◆ Stated task
Rewrite all the records, replacing each "locality" with "place" and changing nothing else.

◆ Records for processing
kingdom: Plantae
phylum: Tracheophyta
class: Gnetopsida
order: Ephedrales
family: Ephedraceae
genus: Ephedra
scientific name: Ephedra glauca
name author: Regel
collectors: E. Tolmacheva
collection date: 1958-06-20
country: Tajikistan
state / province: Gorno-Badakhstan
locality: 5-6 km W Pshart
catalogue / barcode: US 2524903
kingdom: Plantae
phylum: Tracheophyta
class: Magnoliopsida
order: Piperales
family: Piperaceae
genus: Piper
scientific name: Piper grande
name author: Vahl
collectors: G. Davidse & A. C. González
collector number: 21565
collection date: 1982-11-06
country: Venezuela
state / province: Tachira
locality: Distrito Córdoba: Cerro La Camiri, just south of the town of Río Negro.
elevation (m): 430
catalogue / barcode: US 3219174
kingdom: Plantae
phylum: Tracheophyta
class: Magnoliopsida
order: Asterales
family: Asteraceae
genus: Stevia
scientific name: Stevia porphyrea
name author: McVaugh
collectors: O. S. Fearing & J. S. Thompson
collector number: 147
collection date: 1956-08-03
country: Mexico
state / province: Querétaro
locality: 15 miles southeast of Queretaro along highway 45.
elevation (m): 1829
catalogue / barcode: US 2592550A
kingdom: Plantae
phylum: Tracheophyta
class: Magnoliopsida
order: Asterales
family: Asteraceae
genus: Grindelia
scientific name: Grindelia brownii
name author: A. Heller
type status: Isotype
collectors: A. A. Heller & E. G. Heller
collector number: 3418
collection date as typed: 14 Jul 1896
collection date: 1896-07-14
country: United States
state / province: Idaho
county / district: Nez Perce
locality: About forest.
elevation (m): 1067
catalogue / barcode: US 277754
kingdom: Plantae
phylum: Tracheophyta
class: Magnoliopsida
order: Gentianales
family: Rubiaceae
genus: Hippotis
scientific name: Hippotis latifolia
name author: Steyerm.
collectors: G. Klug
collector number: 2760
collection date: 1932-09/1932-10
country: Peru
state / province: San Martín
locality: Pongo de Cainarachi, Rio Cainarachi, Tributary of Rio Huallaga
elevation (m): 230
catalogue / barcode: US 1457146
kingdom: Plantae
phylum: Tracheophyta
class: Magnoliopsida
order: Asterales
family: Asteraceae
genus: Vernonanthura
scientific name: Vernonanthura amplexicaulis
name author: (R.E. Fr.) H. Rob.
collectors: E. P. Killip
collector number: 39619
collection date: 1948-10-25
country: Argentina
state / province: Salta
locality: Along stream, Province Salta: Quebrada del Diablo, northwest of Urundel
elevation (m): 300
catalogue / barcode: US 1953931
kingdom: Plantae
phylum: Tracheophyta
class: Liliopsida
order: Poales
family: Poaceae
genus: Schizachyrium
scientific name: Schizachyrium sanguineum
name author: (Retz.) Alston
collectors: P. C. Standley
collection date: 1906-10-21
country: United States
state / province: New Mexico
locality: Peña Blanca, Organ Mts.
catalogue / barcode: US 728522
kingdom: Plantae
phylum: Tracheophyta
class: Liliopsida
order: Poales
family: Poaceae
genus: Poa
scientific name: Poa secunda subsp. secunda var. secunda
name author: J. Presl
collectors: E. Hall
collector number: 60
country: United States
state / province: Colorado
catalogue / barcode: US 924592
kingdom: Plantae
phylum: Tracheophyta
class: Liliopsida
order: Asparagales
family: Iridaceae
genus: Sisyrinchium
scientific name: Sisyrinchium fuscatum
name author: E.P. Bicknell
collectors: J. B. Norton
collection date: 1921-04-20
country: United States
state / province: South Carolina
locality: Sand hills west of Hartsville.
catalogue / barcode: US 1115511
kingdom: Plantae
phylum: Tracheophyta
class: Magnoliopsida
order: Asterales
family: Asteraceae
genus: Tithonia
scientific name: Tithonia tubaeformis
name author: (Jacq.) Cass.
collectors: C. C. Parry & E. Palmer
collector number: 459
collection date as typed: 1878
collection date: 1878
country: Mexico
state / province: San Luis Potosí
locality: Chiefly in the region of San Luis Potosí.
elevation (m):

◆ Solution to the exercise
kingdom: Plantae
phylum: Tracheophyta
class: Gnetopsida
order: Ephedrales
family: Ephedraceae
genus: Ephedra
scientific name: Ephedra glauca
name author: Regel
collectors: E. Tolmacheva
collection date: 1958-06-20
country: Tajikistan
state / province: Gorno-Badakhstan
place: 5-6 km W Pshart
catalogue / barcode: US 2524903
kingdom: Plantae
phylum: Tracheophyta
class: Magnoliopsida
order: Piperales
family: Piperaceae
genus: Piper
scientific name: Piper grande
name author: Vahl
collectors: G. Davidse & A. C. González
collector number: 21565
collection date: 1982-11-06
country: Venezuela
state / province: Tachira
place: Distrito Córdoba: Cerro La Camiri, just south of the town of Río Negro.
elevation (m): 430
catalogue / barcode: US 3219174
kingdom: Plantae
phylum: Tracheophyta
class: Magnoliopsida
order: Asterales
family: Asteraceae
genus: Stevia
scientific name: Stevia porphyrea
name author: McVaugh
collectors: O. S. Fearing & J. S. Thompson
collector number: 147
collection date: 1956-08-03
country: Mexico
state / province: Querétaro
place: 15 miles southeast of Queretaro along highway 45.
elevation (m): 1829
catalogue / barcode: US 2592550A
kingdom: Plantae
phylum: Tracheophyta
class: Magnoliopsida
order: Asterales
family: Asteraceae
genus: Grindelia
scientific name: Grindelia brownii
name author: A. Heller
type status: Isotype
collectors: A. A. Heller & E. G. Heller
collector number: 3418
collection date as typed: 14 Jul 1896
collection date: 1896-07-14
country: United States
state / province: Idaho
county / district: Nez Perce
place: About forest.
elevation (m): 1067
catalogue / barcode: US 277754
kingdom: Plantae
phylum: Tracheophyta
class: Magnoliopsida
order: Gentianales
family: Rubiaceae
genus: Hippotis
scientific name: Hippotis latifolia
name author: Steyerm.
collectors: G. Klug
collector number: 2760
collection date: 1932-09/1932-10
country: Peru
state / province: San Martín
place: Pongo de Cainarachi, Rio Cainarachi, Tributary of Rio Huallaga
elevation (m): 230
catalogue / barcode: US 1457146
kingdom: Plantae
phylum: Tracheophyta
class: Magnoliopsida
order: Asterales
family: Asteraceae
genus: Vernonanthura
scientific name: Vernonanthura amplexicaulis
name author: (R.E. Fr.) H. Rob.
collectors: E. P. Killip
collector number: 39619
collection date: 1948-10-25
country: Argentina
state / province: Salta
place: Along stream, Province Salta: Quebrada del Diablo, northwest of Urundel
elevation (m): 300
catalogue / barcode: US 1953931
kingdom: Plantae
phylum: Tracheophyta
class: Liliopsida
order: Poales
family: Poaceae
genus: Schizachyrium
scientific name: Schizachyrium sanguineum
name author: (Retz.) Alston
collectors: P. C. Standley
collection date: 1906-10-21
country: United States
state / province: New Mexico
place: Peña Blanca, Organ Mts.
catalogue / barcode: US 728522
kingdom: Plantae
phylum: Tracheophyta
class: Liliopsida
order: Poales
family: Poaceae
genus: Poa
scientific name: Poa secunda subsp. secunda var. secunda
name author: J. Presl
collectors: E. Hall
collector number: 60
country: United States
state / province: Colorado
catalogue / barcode: US 924592
kingdom: Plantae
phylum: Tracheophyta
class: Liliopsida
order: Asparagales
family: Iridaceae
genus: Sisyrinchium
scientific name: Sisyrinchium fuscatum
name author: E.P. Bicknell
collectors: J. B. Norton
collection date: 1921-04-20
country: United States
state / province: South Carolina
place: Sand hills west of Hartsville.
catalogue / barcode: US 1115511
kingdom: Plantae
phylum: Tracheophyta
class: Magnoliopsida
order: Asterales
family: Asteraceae
genus: Tithonia
scientific name: Tithonia tubaeformis
name author: (Jacq.) Cass.
collectors: C. C. Parry & E. Palmer
collector number: 459
collection date as typed: 1878
collection date: 1878
country: Mexico
state / province: San Luis Potosí
place: Chiefly in the region of San Luis Potosí.
elevation (m):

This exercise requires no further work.